United States v. Guzman-Hernandez

MEMORANDUM **

Francisco Guzman-Hernandez appeals his conviction and 96 month sentence for a violation of 8 U.S.C. § 1326. We have jurisdiction pursuant to 28 U.S.C. § 1291, and we affirm.

Guzman-Hernandez contends that his conviction must be reversed because the district court erred by failing to advise him of the specific elements and not ensuring that he understood the “nature of the charge” to which he was pleading guilty. Until the Supreme Court’s recent decision in United States v. Vonn, — U.S. -, 122 S.Ct. 1043, — L.Ed.2d - (2002), we reviewed de novo whether a district court’s plea colloquy with a defendant satisified Fed.R.Crim.P. 11. However, under Vonn, a defendant who fails to object to a Rule 11 violation in the district court must show plain error. Vonn, — U.S.-, at -, 122 S.Ct. 1043, 1045, — L.Ed.2d -, at -. Here, we find that under either standard no Rule 11 violation occurred as a review of the plea colloquy demonstrates that Guzman-Hernandez was informed of and understood the nature of the charge against him. Fed.R.Crim.P. 11(c)(1), see United States v. Rivera-Ramirez, 715 F.2d 453, 457 (9th Cir.1983) (providing that a plea colloquy pursuant to Fed.R.Crim.P. 11 is sufficient if it provides the defendant with “an understanding of the law in relation to the facts”).

To the extent that Guzman-Hernandez contends that his conviction must be reversed because the district court failed to inform him regarding the effects of the sentencing guidelines and any supervised release, we conclude that any error was harmless. See Fed.R.Crim.P. 11(h); United States v. Ramos, 923 F.2d 1346, 1357-58 (9th Cir.1991), abrogated on other grounds by United States v. Ruiz, 257 F.3d 1030 (9th Cir.2001) (concluding that failure to inform defendant of the applicability of the guidelines is harmless as long as defendant is informed of the applicable statutory minimum and maximum); United States v. Sanclemente-Bejarano, 861 F.2d 206, 209-10 (9th Cir.1988) (per curiam), overruled on other grounds by United States v. Fuentes-Mendoza, 56 F.3d 1113 (9th Cir.1995), (holding that it is harmless error where district court failed to inform a defendant of possible sentence of supervised release, when the sentence actually imposed, including supervised re*437lease, is not greater than maximum sentence warned of by court).
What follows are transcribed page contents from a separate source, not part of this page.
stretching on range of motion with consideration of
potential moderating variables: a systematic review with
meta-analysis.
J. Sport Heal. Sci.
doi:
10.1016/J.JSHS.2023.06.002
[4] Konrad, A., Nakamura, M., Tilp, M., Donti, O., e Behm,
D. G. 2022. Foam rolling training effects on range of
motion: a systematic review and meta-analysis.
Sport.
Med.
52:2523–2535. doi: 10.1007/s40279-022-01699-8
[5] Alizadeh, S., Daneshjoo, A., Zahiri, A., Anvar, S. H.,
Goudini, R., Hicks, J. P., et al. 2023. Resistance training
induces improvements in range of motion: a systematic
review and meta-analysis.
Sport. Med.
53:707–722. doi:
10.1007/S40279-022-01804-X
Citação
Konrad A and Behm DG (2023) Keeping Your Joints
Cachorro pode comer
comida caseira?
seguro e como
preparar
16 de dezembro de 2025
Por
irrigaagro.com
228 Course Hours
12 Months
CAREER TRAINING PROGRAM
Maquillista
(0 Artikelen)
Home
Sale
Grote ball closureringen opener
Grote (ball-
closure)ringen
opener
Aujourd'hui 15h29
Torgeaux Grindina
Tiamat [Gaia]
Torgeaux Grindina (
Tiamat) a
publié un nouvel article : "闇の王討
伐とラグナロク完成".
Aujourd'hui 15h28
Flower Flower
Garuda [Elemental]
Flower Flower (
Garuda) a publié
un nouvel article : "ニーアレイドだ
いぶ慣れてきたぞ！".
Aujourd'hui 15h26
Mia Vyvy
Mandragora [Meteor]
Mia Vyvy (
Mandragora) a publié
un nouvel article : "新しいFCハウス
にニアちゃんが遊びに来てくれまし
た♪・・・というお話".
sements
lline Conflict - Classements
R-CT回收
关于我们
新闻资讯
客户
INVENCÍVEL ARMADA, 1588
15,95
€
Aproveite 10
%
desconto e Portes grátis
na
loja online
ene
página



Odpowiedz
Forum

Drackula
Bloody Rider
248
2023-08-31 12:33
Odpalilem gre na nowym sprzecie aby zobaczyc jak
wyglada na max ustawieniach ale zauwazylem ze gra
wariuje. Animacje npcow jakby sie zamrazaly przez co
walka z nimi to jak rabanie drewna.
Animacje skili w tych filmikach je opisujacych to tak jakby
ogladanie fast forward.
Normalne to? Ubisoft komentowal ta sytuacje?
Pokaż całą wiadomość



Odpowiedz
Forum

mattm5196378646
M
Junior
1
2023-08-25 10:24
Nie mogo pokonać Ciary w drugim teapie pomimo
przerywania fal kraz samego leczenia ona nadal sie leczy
Finally, Guzman-Hernandez contends that his 96-month sentence violates Apprendi v. New Jersey, 540 U.S. 466, 120 S.Ct. 2348, 147 L.Ed.2d 435 (2000), because it relies upon prior convictions, not proven to a jury beyond a reasonable doubt, to increase his sentence above 8 U.S.C. § 1326(a)’s two year statutory maximum. This argument is foreclosed by our decision in United States v. Arellano-Rivera, 244 F.3d 1119, 1127 (9th Cir. 2001).

AFFIRMED.

This disposition is not appropriate for publication and may not be cited to or by the courts of this circuit except as may be provided by Ninth Circuit Rule 36-3.